_Aim of the task_: Repeat the listing exactly. Any picture in it should be left out of the copy.

Dataset extract: Begin

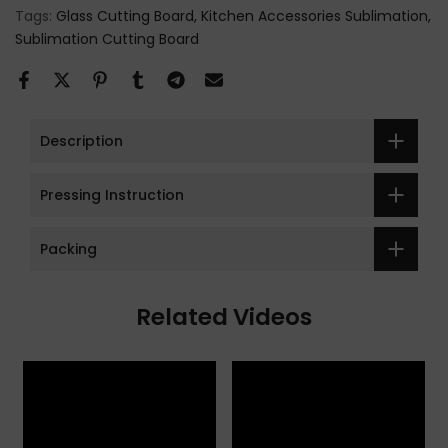
Tags:
Glass Cutting Board
Kitchen Accessories Sublimation
Sublimation Cutting Board
Description
Pressing Instruction
Packing
Related Videos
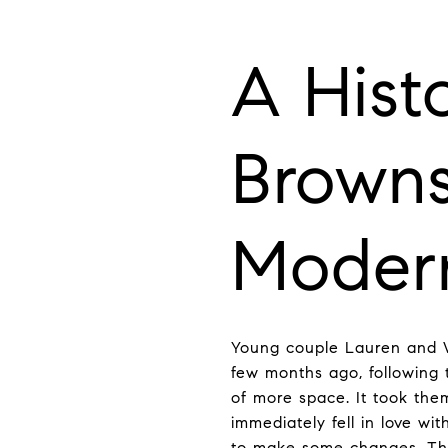
A Hist
Browns
Moder
Young couple Lauren and W
few months ago, following t
of more space. It took the
immediately fell in love wi
to make some changes. They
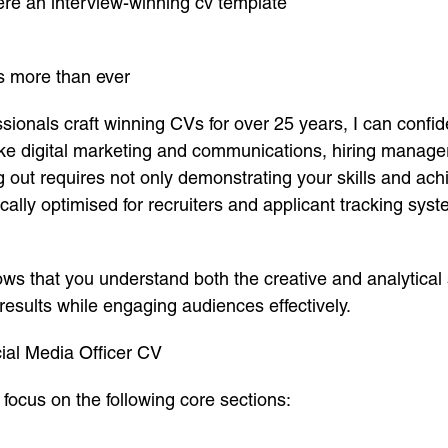
here an interview-winning cv template
s more than ever
nals craft winning CVs for over 25 years, I can confiden
 like digital marketing and communications, hiring manage
ng out requires not only demonstrating your skills and ac
ically optimised for recruiters and applicant tracking sys
ows that you understand both the creative and analytical s
esults while engaging audiences effectively.
ial Media Officer CV
focus on the following core sections:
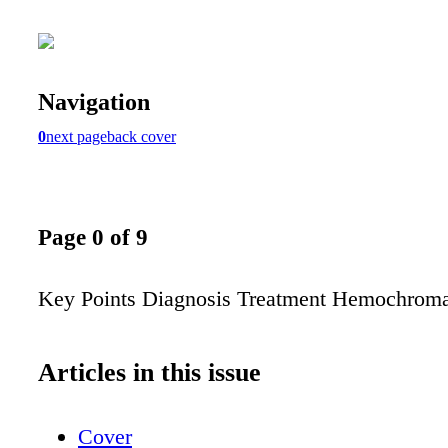
Navigation
0
next page
back cover
Page 0 of 9
Key Points Diagnosis Treatment Hemochroma
Articles in this issue
Cover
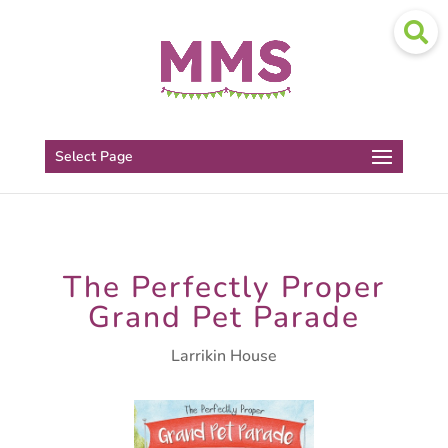
Select Page
The Perfectly Proper
Grand Pet Parade
Larrikin House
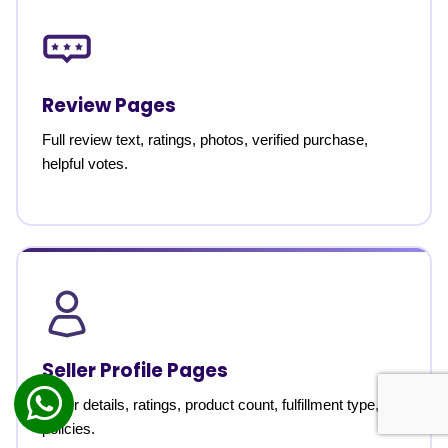
Review Pages
Full review text, ratings, photos, verified purchase,
helpful votes.
Seller Profile Pages
Seller details, ratings, product count, fulfillment type,
policies.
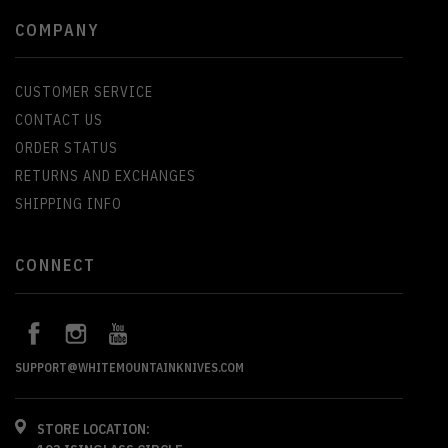
COMPANY
CUSTOMER SERVICE
CONTACT US
ORDER STATUS
RETURNS AND EXCHANGES
SHIPPING INFO
CONNECT
SUPPORT@WHITEMOUNTAINKNIVES.COM
STORE LOCATION:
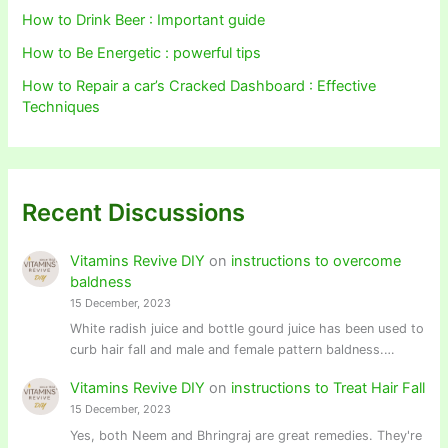
How to Drink Beer : Important guide
How to Be Energetic : powerful tips
How to Repair a car’s Cracked Dashboard : Effective
Techniques
Recent Discussions
Vitamins Revive DIY
on
instructions to overcome
baldness
15 December, 2023
White radish juice and bottle gourd juice has been used to
curb hair fall and male and female pattern baldness.…
Vitamins Revive DIY
on
instructions to Treat Hair Fall
15 December, 2023
Yes, both Neem and Bhringraj are great remedies. They're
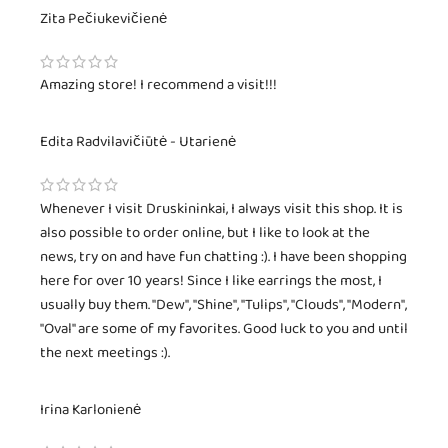
Zita Pečiukevičienė
Amazing store! I recommend a visit!!!
Edita Radvilavičiūtė - Utarienė
Whenever I visit Druskininkai, I always visit this shop. It is
also possible to order online, but I like to look at the
news, try on and have fun chatting :). I have been shopping
here for over 10 years! Since I like earrings the most, I
usually buy them. "Dew", "Shine", "Tulips", "Clouds", "Modern",
"Oval" are some of my favorites. Good luck to you and until
the next meetings :).
Irina Karlonienė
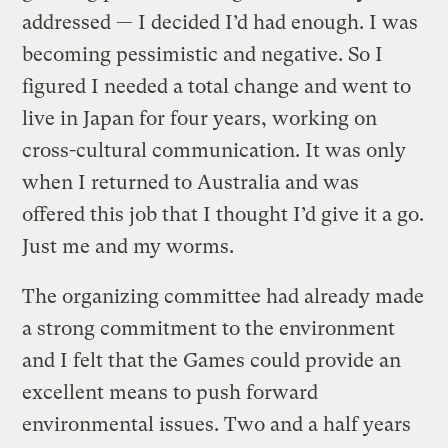
addressed — I decided I’d had enough. I was
becoming pessimistic and negative. So I
figured I needed a total change and went to
live in Japan for four years, working on
cross-cultural communication. It was only
when I returned to Australia and was
offered this job that I thought I’d give it a go.
Just me and my worms.
The organizing committee had already made
a strong commitment to the environment
and I felt that the Games could provide an
excellent means to push forward
environmental issues. Two and a half years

Dataset extract: End

_Written solution_:
Tags:
Glass Cutting Board
Kitchen Accessories Sublimation
Sublimation Cutting Board
Description
Pressing Instruction
Packing
Related Videos
A Hist
Browns
Moder
Young couple Lauren and W
few months ago, following t
of more space. It took the
immediately fell in love wi
to make some changes. They
here an interview-winning cv template
s more than ever
nals craft winning CVs for over 25 years, I can confiden
 like digital marketing and communications, hiring manage
ng out requires not only demonstrating your skills and ac
ically optimised for recruiters and applicant tracking sys
ows that you understand both the creative and analytical s
esults while engaging audiences effectively.
ial Media Officer CV
focus on the following core sections:
Navigation
0
next page
back cover
Page 0 of 9
Key Points Diagnosis Treatment Hemochroma
Articles in this issue
Cover
Select Page
The Perfectly Proper
Grand Pet Parade
Larrikin House
Review Pages
Full review text, ratings, photos, verified purchase,
helpful votes.
Seller Profile Pages
Seller details, ratings, product count, fulfillment type,
policies.
COMPANY
CUSTOMER SERVICE
CONTACT US
ORDER STATUS
RETURNS AND EXCHANGES
SHIPPING INFO
CONNECT
SUPPORT@WHITEMOUNTAINKNIVES.COM
STORE LOCATION:
How to Drink Beer : Important guide
How to Be Energetic : powerful tips
How to Repair a car’s Cracked Dashboard : Effective
Techniques
Recent Discussions
Vitamins Revive DIY
on
instructions to overcome
baldness
15 December, 2023
White radish juice and bottle gourd juice has been used to
curb hair fall and male and female pattern baldness.…
Vitamins Revive DIY
on
instructions to Treat Hair Fall
15 December, 2023
Yes, both Neem and Bhringraj are great remedies. They're
Zita Pečiukevičienė
Amazing store! I recommend a visit!!!
Edita Radvilavičiūtė - Utarienė
Whenever I visit Druskininkai, I always visit this shop. It is
also possible to order online, but I like to look at the
news, try on and have fun chatting :). I have been shopping
here for over 10 years! Since I like earrings the most, I
usually buy them. "Dew", "Shine", "Tulips", "Clouds", "Modern",
"Oval" are some of my favorites. Good luck to you and until
the next meetings :).
Irina Karlonienė
addressed — I decided I’d had enough. I was
becoming pessimistic and negative. So I
figured I needed a total change and went to
live in Japan for four years, working on
cross-cultural communication. It was only
when I returned to Australia and was
offered this job that I thought I’d give it a go.
Just me and my worms.
The organizing committee had already made
a strong commitment to the environment
and I felt that the Games could provide an
excellent means to push forward
environmental issues. Two and a half years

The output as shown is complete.